> Prompt: Rewrite the stretch from the start of the material through the line containing "## Ventas y", switching each "droguería" to "farmacia" and leaving everything else unchanged.

(Dataset entries)
======
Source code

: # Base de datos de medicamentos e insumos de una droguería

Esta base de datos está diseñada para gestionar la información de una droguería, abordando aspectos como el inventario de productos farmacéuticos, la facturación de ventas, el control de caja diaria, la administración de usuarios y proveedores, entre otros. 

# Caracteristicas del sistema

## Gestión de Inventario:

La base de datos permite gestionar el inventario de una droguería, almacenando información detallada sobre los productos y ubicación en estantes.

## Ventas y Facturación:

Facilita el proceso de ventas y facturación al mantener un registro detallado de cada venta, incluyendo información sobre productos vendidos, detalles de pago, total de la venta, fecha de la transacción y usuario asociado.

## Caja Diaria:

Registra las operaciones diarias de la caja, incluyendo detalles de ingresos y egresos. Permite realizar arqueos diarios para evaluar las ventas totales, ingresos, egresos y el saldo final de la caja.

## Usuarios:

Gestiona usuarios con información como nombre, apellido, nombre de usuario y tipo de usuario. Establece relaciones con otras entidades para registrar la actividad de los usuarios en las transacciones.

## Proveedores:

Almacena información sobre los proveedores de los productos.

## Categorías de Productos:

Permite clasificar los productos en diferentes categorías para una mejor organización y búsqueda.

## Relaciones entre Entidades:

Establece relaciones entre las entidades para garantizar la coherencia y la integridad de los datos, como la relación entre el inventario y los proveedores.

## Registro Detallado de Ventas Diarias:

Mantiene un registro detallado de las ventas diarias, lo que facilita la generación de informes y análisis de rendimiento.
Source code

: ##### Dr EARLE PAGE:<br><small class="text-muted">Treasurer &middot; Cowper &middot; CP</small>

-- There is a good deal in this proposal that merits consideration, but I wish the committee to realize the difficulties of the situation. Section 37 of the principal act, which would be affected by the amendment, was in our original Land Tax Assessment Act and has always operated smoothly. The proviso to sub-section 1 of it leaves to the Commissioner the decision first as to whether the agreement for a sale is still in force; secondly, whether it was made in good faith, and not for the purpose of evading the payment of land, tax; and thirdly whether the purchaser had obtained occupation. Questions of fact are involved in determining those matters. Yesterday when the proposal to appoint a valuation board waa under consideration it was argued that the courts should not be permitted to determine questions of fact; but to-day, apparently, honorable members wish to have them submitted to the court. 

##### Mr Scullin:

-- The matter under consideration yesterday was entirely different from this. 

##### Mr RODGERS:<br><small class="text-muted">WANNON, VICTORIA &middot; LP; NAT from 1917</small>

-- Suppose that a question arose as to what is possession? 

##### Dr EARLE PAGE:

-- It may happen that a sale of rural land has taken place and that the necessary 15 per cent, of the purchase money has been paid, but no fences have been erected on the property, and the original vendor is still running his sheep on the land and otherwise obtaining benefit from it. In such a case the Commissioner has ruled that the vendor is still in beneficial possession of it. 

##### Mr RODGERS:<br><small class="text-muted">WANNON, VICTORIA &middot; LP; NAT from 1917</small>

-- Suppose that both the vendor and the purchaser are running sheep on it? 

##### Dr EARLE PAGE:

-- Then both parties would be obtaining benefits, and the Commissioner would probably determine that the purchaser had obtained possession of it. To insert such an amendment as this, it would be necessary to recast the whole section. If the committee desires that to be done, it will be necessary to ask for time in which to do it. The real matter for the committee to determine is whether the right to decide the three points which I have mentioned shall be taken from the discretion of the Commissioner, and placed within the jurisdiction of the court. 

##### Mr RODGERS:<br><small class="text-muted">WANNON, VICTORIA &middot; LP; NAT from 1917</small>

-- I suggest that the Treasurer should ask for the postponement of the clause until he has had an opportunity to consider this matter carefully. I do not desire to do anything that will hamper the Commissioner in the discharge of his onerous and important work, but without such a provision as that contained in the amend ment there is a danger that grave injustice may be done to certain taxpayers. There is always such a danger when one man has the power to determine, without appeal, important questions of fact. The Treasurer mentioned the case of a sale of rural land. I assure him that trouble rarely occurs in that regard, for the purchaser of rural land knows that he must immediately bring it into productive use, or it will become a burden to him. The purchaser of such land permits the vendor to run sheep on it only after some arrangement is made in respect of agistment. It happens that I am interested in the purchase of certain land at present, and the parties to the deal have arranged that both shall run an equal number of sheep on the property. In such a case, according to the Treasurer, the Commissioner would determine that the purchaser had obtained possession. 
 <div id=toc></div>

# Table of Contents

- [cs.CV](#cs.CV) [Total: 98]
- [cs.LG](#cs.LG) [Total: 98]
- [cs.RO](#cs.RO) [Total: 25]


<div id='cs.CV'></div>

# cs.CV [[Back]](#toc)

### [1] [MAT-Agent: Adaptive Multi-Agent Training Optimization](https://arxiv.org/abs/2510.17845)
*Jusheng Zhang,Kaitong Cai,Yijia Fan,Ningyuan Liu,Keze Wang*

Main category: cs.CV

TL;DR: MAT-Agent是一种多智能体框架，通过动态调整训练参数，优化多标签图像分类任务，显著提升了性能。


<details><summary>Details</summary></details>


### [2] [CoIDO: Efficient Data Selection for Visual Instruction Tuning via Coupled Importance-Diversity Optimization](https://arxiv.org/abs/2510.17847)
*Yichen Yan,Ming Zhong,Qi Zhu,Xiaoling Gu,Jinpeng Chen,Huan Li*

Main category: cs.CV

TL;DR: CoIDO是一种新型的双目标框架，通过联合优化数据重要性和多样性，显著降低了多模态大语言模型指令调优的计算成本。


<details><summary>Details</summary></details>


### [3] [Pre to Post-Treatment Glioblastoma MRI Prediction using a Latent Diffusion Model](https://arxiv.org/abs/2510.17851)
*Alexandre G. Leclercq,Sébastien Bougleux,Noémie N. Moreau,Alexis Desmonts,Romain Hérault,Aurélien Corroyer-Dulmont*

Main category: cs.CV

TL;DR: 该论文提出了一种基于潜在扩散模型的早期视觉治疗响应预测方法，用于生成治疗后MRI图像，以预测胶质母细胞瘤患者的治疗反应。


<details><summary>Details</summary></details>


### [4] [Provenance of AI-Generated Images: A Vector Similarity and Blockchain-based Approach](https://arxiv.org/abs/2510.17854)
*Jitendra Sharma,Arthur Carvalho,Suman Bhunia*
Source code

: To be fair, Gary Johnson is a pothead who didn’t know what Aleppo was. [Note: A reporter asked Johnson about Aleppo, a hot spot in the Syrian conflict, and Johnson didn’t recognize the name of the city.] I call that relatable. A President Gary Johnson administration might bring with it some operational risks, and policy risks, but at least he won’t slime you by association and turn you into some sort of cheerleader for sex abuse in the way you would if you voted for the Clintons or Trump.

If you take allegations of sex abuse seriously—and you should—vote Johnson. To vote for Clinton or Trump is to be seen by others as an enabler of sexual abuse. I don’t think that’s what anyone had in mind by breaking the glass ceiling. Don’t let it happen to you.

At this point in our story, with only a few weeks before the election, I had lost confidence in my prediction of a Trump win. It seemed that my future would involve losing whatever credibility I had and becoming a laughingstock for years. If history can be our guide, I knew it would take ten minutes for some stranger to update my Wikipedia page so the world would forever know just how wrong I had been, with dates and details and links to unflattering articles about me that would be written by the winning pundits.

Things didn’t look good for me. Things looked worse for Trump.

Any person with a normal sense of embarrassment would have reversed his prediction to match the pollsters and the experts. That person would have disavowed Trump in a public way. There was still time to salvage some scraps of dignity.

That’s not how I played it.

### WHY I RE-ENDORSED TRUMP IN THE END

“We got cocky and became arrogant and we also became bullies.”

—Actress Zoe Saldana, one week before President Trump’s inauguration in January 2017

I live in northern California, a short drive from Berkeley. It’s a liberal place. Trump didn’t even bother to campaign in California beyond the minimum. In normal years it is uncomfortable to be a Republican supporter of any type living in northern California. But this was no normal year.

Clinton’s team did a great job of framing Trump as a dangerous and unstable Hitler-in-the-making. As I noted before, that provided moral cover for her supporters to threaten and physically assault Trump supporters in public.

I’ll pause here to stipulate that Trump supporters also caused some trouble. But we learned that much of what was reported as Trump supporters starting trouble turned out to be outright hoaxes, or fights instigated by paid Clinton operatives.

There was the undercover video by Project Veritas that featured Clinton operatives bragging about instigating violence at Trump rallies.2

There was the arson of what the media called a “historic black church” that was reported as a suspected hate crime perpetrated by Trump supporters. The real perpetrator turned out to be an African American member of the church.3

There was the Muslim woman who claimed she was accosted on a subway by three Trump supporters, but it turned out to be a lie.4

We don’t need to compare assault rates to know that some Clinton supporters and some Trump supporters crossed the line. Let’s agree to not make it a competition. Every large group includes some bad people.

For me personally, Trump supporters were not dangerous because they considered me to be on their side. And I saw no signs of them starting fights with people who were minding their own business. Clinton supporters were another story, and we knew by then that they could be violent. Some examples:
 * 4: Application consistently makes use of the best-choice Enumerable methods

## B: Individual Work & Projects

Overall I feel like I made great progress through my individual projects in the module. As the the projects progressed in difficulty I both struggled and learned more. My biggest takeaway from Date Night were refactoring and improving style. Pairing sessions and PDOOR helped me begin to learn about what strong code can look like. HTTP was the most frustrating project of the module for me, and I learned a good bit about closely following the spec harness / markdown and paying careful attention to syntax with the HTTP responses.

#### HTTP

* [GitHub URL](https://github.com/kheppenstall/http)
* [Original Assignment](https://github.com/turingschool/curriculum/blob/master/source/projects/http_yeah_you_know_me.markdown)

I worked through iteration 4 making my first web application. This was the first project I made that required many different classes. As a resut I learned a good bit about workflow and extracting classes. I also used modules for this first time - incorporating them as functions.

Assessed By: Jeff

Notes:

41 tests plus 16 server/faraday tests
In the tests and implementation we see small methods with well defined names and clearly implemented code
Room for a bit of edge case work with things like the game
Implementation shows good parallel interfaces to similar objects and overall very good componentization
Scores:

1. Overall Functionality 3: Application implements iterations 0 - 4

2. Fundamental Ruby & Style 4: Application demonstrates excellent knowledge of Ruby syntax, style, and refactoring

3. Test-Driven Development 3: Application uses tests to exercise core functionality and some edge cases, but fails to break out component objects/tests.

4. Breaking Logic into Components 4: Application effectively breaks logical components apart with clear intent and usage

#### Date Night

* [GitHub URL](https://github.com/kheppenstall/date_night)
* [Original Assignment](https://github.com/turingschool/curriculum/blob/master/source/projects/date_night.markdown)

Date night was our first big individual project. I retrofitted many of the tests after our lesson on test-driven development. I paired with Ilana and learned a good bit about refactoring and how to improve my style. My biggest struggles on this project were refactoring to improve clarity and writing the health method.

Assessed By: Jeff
======
> Response area:
Source code

: # Base de datos de medicamentos e insumos de una farmacia

Esta base de datos está diseñada para gestionar la información de una farmacia, abordando aspectos como el inventario de productos farmacéuticos, la facturación de ventas, el control de caja diaria, la administración de usuarios y proveedores, entre otros. 

# Caracteristicas del sistema

## Gestión de Inventario:

La base de datos permite gestionar el inventario de una farmacia, almacenando información detallada sobre los productos y ubicación en estantes.

## Ventas y Facturación:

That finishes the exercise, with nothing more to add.